The university contended before the High Court that the University had its own rules and regulations for furnishing copies of the answer scripts, therefore, it was bound by the same. It was also submitted that the university was ready and willing to furnish copies of answer scripts on payment of charges prescribed under its rules and regulations.

As per the university’s rule, a fee of Rs.500 per subject has been made payable for the students asking for a copy of the answer script. However, under the RTI Act, 2005 chargeable fee is Rs.2 per page.

The court said that it was for a student to choose either of the forum to seek the answer scripts.

Rejecting the contentions of the law university, Justice S.M. Subramaniam held “the University is bound to follow the procedures contemplated under the Right to Information Act and they cannot deny the benefit of answer scripts to the information seeker under the provisions of the Right to Information Act, by stating that procedures of the University would be followed”.

He added, “If any such guidelines, rules or regulations running counter to the provisions of the Right to Information Act, 2005, the spirit of the Right to Information Act alone would prevail and all these Regulations and the procedures adopted by the writ petitioner-Law University are to be kept aside. Thus, the University is bound to follow the procedures contemplated under the Right to Information Act and they cannot deny the benefit of answer scripts to the information seeker under the provisions of the Right to Information Act, by stating that the procedures of the University would be followed”.

The High Court relied upon the decision of the Supreme Court in Institute of Companies Secretaries of India (ICSI) vs. Paras Jain wherein the apex court had held that “the avenue for seeking certified copies as well as inspection is provided both in the Right to Information Act as well as the statutory guidelines of the appellant. In our opinion, the existence of these two avenues is not mutually exclusive and it is upto the candidate to choose either of the routes. Thus, if a candidate seeks information under the provisions of the Right to Information, then payment has to be sought under the Rules therein, however, if the information is sought under the Guidelines of the appellant, then the appellant is at liberty to charge the candidates as per its guidelines”.

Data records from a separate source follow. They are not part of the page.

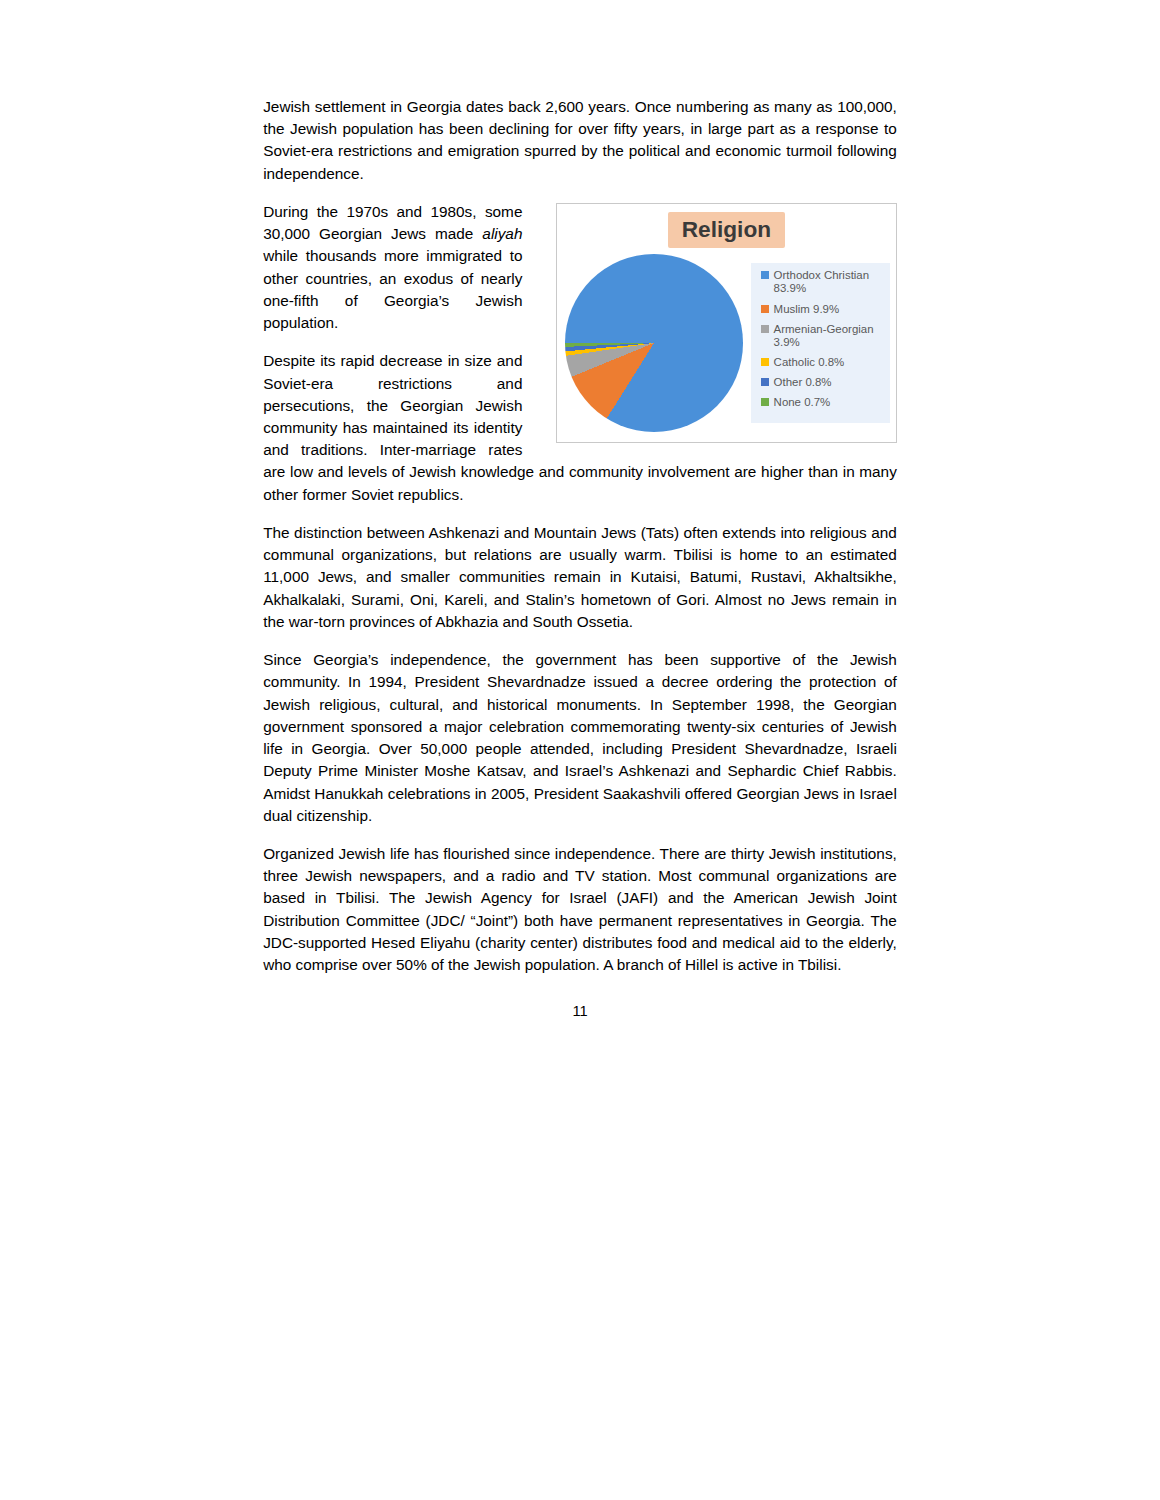Jewish settlement in Georgia dates back 2,600 years. Once numbering as many as 100,000, the Jewish population has been declining for over fifty years, in large part as a response to Soviet-era restrictions and emigration spurred by the political and economic turmoil following independence.
Religion
Orthodox Christian 83.9%
Muslim 9.9%
Armenian-Georgian 3.9%
Catholic 0.8%
Other 0.8%
None 0.7%
During the 1970s and 1980s, some 30,000 Georgian Jews made aliyah while thousands more immigrated to other countries, an exodus of nearly one-fifth of Georgia’s Jewish population.
Despite its rapid decrease in size and Soviet-era restrictions and persecutions, the Georgian Jewish community has maintained its identity and traditions. Inter-marriage rates are low and levels of Jewish knowledge and community involvement are higher than in many other former Soviet republics.
The distinction between Ashkenazi and Mountain Jews (Tats) often extends into religious and communal organizations, but relations are usually warm. Tbilisi is home to an estimated 11,000 Jews, and smaller communities remain in Kutaisi, Batumi, Rustavi, Akhaltsikhe, Akhalkalaki, Surami, Oni, Kareli, and Stalin’s hometown of Gori. Almost no Jews remain in the war-torn provinces of Abkhazia and South Ossetia.
Since Georgia’s independence, the government has been supportive of the Jewish community. In 1994, President Shevardnadze issued a decree ordering the protection of Jewish religious, cultural, and historical monuments. In September 1998, the Georgian government sponsored a major celebration commemorating twenty-six centuries of Jewish life in Georgia. Over 50,000 people attended, including President Shevardnadze, Israeli Deputy Prime Minister Moshe Katsav, and Israel’s Ashkenazi and Sephardic Chief Rabbis. Amidst Hanukkah celebrations in 2005, President Saakashvili offered Georgian Jews in Israel dual citizenship.
Organized Jewish life has flourished since independence. There are thirty Jewish institutions, three Jewish newspapers, and a radio and TV station. Most communal organizations are based in Tbilisi. The Jewish Agency for Israel (JAFI) and the American Jewish Joint Distribution Committee (JDC/ “Joint”) both have permanent representatives in Georgia. The JDC-supported Hesed Eliyahu (charity center) distributes food and medical aid to the elderly, who comprise over 50% of the Jewish population. A branch of Hillel is active in Tbilisi.
11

The High Court, therefore, held “thus, two options were provided to the information seekers. An information seeker can submit an application under the provisions of the Right to Information Act, 2005 by paying the necessary prescribed fee. In the event of filing any such application under the Right to Information Act, 2005, the procedures contemplated under the Act alone must be followed and the Regulations of the writ petitioner-Law University cannot be followed. In the event of filing any application under the guidelines issued by the writ petitioner-Law University, then the second respondent is at liberty to follow the procedures contemplated under the UniversityRegulations as well as the fees prescribed by the University”.

“…When the Parliament enacted the law in order to develop transparency in public administration, undoubtedly, the other procedures or regulations formulated by any other institutions, cannot prevail over the Act of Parliament and those Rules and Regulations of such individual institutions can never override the purpose and object of the Right to Information Act, 2005”, the High Court said.

RTI activists Paras Jain and Kumar Shanu had also filed an impleading petition in the matter. They brought to the notice of the court that the Supreme Court had settled the issue in respect of furnishing of the answer scripts to the students, who all are submitting their applications under the Right to Information Act, 2005.

The High Court, thus, directed the university to dispose of all the RTI applications filed under the Right to Information Act, 2005, as expeditiously as possible, by following the procedures contemplated under the RTI Act as well as the Rules in force.